## LISTE DES CONSIGNES
A – Dressez la liste de tous les pays nommés dans le texte fourni.
B – Restituez à l'identique le passage du texte fourni qui va de « Par Cecilia Tacoli » jusqu'à « bénévole pour rinoceros. » inclus.

## TEXTE FOURNI
>>>

Résumé et introduction : mobilité, vulnérabilité et transformations socio-économiques dans les zones écologiquement fragiles de Bolivie, du Sénégal et de Tanzanie

Par Cecilia Tacoli

, par IIED

Cet article fait partie d’un dossier intitulé Il n’y a pas que le changement climatique : mobilité, vulnérabilité et transformations socio-économiques dans les zones écologiquement fragiles de Bolivie, du Sénégal et de Tanzanie, initialement été publié en anglais, et traduit par Audrey Rotereau, traductrice bénévole pour rinoceros.

Résumé

Malgré les prévisions de centaines de millions de migrants forcés de quitter leurs maisons et leurs pays en raison du changement climatique, la compréhension actuelle des relations entre mobilité et dégradation environnementale liée au changement climatique est encore insuffisante. Les relativement grandes incertitudes sur les impacts du changement climatique propres à une région, associées aux données limitées sur la migration, en particulier les mouvements internes et temporaires, rendent difficile si ce n’est impossible de prévoir avec précision les modèles de mobilité futurs, encore moins leur ampleur et leur direction. De plus, étant donné les opinions généralement négatives tenues par les responsables politiques sur la migration et les migrants, on redoute que les prévisions alarmistes aient l’effet inverse et conduisent à des politiques qui marginalisent les groupes les plus pauvres et les plus vulnérables.

<<<

## DONNÉES FOURNIES
>>>

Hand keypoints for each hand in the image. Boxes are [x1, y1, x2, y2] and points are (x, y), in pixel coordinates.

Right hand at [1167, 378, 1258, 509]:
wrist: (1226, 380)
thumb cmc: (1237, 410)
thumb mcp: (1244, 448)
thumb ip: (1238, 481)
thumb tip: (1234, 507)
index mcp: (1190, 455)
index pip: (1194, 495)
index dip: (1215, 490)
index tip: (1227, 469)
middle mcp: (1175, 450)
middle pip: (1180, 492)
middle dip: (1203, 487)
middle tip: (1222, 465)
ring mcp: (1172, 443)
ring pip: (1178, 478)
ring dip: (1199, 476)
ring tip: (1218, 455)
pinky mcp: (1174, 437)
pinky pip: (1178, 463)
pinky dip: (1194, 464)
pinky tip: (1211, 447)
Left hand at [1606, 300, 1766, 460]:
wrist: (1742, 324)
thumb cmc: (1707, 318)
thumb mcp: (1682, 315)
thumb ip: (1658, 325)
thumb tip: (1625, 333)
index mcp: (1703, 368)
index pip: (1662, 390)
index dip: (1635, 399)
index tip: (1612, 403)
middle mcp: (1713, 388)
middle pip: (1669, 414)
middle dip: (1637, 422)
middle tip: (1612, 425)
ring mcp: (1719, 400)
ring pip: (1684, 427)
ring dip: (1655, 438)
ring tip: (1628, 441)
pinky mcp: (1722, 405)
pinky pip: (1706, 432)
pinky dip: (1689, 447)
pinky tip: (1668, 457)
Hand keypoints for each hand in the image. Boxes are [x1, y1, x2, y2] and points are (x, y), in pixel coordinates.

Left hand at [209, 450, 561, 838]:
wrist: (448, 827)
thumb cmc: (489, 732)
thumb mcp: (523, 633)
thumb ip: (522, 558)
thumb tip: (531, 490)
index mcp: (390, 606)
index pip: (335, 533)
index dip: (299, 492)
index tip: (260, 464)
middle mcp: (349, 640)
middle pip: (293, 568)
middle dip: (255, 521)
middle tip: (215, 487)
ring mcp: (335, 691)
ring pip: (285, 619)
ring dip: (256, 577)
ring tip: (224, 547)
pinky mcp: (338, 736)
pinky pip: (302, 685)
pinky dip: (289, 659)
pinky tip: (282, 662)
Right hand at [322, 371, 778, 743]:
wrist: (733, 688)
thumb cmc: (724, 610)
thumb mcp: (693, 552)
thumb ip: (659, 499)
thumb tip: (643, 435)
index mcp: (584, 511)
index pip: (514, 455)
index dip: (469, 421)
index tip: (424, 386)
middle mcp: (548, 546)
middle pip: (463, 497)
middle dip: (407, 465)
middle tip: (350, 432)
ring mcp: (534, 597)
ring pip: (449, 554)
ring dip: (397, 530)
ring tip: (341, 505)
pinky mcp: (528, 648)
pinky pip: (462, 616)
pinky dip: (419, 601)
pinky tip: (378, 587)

<<<

## RÉSULTATS DE L'EXERCICE
A – Bolivie, Sénégal, Tanzanie

B –
Par Cecilia Tacoli

, par IIED

Cet article fait partie d’un dossier intitulé Il n’y a pas que le changement climatique : mobilité, vulnérabilité et transformations socio-économiques dans les zones écologiquement fragiles de Bolivie, du Sénégal et de Tanzanie, initialement été publié en anglais, et traduit par Audrey Rotereau, traductrice bénévole pour rinoceros.